Automatically detects the file format based on the extension and loads each file accordingly. When num_proc is greater than 1, files are loaded in parallel using multiple processes, which can significantly speed up loading when dealing with multiple files.

Parameters

  • paths_with_extensions - list of {path, extension} tuples to load
  • num_proc - number of processes to use for parallel loading (default: 1). When set to 1, files are loaded sequentially. When greater than 1, files are loaded in parallel using Task.async_stream with the specified concurrency.

Returns

  • {:ok, [datasets]} - a list of loaded datasets in the same order as input
  • {:error, reason} - if any file fails to load

Examples

# Sequential loading
paths = [{"data1.csv", "csv"}, {"data2.parquet", "parquet"}]
{:ok, datasets} = load_datasets_from_paths(paths)

# Parallel loading with 4 processes
{:ok, datasets} = load_datasets_from_paths(paths, 4)

load_datasets_from_paths!(paths_with_extensions, num_proc \\ 1)

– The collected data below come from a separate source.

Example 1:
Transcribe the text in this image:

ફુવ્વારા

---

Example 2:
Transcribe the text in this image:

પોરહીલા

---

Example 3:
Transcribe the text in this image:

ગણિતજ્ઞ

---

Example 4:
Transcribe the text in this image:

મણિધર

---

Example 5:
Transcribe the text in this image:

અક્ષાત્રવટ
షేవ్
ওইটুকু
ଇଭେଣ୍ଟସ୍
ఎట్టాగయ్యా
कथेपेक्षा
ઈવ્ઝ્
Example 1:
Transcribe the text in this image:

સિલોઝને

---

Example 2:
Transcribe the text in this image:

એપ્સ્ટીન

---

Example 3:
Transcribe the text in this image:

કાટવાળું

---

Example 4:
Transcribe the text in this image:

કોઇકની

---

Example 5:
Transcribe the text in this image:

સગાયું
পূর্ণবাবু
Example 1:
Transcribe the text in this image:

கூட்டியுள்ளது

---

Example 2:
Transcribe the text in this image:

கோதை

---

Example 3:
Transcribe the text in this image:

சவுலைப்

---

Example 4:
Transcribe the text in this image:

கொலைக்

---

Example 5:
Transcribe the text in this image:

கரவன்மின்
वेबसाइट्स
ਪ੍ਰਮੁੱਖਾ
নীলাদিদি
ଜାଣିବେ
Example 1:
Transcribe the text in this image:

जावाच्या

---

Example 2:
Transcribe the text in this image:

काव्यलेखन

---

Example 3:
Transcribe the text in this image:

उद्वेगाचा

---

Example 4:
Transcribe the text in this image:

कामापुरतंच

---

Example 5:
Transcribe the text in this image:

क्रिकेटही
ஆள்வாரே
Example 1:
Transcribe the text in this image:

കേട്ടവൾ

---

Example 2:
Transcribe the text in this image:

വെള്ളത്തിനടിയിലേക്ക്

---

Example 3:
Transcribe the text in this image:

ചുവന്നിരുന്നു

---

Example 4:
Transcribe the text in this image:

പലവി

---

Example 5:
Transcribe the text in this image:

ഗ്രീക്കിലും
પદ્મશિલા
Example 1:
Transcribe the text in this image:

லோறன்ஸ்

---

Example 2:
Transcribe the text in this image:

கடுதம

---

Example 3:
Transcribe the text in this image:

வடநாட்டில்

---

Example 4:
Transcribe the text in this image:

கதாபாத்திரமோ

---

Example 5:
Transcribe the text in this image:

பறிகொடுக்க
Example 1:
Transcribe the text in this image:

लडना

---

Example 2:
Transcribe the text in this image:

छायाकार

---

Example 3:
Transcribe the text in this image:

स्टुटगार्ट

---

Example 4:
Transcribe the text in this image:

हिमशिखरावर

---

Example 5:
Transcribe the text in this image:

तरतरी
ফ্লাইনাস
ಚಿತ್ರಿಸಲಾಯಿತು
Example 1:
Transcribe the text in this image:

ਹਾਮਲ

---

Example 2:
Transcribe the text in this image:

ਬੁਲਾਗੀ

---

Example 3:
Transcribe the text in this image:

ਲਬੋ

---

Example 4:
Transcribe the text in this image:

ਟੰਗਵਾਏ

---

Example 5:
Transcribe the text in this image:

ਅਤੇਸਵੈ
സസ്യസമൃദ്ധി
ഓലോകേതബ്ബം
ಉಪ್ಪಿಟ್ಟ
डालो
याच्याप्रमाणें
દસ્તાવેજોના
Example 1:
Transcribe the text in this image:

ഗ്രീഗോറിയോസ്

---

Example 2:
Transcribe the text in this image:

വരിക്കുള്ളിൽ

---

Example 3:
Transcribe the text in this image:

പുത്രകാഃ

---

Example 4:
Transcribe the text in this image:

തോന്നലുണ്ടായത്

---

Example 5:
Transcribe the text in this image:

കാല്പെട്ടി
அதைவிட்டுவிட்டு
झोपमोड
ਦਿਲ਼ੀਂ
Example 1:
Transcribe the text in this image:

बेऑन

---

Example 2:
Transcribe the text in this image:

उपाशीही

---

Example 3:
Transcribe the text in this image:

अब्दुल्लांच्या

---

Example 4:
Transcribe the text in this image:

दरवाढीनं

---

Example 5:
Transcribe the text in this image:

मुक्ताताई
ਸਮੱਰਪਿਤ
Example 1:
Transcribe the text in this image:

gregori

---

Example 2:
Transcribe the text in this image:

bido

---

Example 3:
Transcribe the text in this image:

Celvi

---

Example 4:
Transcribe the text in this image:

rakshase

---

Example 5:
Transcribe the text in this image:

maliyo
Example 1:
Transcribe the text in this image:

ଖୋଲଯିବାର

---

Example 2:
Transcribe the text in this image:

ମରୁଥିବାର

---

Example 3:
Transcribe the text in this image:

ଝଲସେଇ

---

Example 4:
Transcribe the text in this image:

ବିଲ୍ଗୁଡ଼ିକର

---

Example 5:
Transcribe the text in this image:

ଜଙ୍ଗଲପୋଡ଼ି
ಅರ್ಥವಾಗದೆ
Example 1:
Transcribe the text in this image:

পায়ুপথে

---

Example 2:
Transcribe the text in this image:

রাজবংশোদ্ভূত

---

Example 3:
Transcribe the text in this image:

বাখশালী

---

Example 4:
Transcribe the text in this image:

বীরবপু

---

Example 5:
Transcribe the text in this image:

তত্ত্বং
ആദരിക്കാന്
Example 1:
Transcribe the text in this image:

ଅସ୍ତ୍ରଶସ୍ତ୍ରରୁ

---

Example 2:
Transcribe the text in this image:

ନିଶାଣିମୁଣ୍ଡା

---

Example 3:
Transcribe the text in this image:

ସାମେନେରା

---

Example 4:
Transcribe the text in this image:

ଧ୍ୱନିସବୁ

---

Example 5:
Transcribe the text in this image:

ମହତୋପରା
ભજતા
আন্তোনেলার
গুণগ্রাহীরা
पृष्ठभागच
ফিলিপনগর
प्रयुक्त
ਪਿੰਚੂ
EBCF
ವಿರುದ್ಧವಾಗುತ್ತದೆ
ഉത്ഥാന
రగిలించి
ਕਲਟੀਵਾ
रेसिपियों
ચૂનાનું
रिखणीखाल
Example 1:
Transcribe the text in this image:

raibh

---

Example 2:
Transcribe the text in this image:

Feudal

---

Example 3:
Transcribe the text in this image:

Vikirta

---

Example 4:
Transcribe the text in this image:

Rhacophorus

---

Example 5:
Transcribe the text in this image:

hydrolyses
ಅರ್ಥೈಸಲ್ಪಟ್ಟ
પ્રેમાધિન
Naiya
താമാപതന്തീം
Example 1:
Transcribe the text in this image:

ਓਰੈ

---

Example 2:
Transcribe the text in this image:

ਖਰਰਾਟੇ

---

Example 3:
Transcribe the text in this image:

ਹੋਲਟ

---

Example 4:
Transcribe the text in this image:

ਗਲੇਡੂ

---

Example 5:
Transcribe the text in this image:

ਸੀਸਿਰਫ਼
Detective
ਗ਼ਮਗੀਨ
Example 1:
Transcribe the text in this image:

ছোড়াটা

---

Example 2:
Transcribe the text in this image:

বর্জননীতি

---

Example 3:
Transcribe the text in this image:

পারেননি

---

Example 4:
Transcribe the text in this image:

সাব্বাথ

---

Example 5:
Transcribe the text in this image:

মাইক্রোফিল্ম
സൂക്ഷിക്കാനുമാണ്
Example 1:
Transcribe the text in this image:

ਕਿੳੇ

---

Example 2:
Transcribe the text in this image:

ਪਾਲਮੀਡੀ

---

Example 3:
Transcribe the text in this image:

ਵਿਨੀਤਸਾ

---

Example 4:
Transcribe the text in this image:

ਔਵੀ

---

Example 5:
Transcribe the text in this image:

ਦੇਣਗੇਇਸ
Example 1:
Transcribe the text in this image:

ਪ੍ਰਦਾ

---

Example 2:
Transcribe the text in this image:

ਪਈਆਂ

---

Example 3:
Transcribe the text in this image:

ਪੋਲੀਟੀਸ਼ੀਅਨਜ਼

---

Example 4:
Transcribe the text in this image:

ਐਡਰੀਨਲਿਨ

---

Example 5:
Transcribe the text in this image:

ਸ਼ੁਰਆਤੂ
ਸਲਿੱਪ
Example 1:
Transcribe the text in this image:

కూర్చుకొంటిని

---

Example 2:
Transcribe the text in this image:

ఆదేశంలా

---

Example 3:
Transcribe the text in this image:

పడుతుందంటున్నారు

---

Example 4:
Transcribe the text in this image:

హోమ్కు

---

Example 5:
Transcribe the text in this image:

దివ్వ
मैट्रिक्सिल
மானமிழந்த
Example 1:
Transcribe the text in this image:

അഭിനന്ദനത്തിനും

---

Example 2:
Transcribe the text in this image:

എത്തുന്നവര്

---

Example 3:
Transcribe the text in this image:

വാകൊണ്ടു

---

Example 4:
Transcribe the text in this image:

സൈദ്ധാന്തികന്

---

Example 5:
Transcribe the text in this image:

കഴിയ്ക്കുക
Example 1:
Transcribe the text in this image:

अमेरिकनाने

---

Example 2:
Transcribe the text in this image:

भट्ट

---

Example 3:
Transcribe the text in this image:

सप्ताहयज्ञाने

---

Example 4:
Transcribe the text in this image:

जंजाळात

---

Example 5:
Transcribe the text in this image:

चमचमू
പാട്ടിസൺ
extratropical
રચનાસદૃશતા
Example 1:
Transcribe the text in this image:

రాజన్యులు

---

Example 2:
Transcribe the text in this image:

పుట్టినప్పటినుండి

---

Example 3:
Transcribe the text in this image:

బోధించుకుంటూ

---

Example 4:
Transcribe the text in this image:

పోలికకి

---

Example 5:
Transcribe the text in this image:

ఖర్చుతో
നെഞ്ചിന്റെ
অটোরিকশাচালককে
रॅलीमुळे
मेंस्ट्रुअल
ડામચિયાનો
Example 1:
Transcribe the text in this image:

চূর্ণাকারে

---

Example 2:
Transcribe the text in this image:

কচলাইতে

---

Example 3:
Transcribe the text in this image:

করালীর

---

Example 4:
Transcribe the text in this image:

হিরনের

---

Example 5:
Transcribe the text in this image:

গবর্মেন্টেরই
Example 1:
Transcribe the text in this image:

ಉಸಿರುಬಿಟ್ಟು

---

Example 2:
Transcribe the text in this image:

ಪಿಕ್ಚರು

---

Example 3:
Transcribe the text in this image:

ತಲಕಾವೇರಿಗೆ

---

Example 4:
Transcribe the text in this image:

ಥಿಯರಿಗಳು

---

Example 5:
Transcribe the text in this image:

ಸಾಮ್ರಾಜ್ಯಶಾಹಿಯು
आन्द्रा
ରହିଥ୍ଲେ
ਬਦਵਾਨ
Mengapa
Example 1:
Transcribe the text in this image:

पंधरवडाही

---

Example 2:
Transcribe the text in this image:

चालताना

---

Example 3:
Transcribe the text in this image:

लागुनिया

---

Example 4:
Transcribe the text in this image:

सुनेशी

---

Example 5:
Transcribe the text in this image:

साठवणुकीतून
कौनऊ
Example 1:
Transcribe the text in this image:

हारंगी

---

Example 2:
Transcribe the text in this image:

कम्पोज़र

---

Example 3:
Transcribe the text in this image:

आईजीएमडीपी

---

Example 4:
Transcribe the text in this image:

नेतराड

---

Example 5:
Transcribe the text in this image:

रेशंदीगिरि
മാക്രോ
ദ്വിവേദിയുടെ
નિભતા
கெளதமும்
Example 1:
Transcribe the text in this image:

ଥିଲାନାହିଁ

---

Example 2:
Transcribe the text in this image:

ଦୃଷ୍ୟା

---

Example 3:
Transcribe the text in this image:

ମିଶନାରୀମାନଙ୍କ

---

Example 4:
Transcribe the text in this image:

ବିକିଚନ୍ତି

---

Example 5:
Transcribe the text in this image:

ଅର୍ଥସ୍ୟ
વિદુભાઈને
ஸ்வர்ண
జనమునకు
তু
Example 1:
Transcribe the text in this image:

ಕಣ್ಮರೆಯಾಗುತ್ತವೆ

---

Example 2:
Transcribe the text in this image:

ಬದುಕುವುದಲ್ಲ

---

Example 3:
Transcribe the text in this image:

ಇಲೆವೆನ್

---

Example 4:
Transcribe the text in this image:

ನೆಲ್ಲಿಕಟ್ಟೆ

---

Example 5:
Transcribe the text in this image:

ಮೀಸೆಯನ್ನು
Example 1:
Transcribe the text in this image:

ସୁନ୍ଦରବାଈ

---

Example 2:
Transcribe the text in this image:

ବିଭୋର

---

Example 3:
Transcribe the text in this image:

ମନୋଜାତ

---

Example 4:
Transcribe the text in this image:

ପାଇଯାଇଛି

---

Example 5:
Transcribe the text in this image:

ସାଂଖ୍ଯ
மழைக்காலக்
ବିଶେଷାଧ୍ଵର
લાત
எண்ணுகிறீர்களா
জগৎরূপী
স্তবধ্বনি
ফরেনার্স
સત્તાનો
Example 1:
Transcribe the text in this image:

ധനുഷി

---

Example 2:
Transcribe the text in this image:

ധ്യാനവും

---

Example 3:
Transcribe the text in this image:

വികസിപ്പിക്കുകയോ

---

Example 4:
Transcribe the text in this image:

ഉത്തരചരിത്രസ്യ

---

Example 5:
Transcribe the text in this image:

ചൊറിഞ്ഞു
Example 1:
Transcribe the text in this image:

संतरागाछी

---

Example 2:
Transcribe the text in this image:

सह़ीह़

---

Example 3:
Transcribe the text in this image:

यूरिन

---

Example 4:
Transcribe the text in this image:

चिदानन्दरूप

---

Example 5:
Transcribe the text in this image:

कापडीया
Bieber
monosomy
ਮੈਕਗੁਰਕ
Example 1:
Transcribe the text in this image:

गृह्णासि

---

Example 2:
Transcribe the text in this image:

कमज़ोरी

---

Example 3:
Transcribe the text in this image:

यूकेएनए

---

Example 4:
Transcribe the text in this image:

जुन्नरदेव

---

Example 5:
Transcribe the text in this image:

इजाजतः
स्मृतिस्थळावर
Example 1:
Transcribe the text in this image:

@spec load_datasets_from_paths!([{Path.t(), String.t()}], pos_integer()) :: [
  Explorer.DataFrame.t()
]

Similar to load_datasets_from_paths/2 but raises an error if loading fails.

Loads datasets from multiple file paths with optional parallel processing. Raises an exception if any file fails to load.

Parameters

  • paths_with_extensions - list of {path, extension} tuples to load
  • num_proc - number of processes to use for parallel loading (default: 1). When set to 1, files are loaded sequentially. When greater than 1, files are loaded in parallel.

Returns

  • a list of loaded datasets in the same order as input
  • raises an error if any file fails to load

Examples

# Sequential loading
iex> paths = [{"data1.csv", "csv"}, {"data2.parquet", "parquet"}]
iex> datasets = load_datasets_from_paths!(paths)

# Parallel loading with 4 processes
iex> datasets = load_datasets_from_paths!(paths, 4)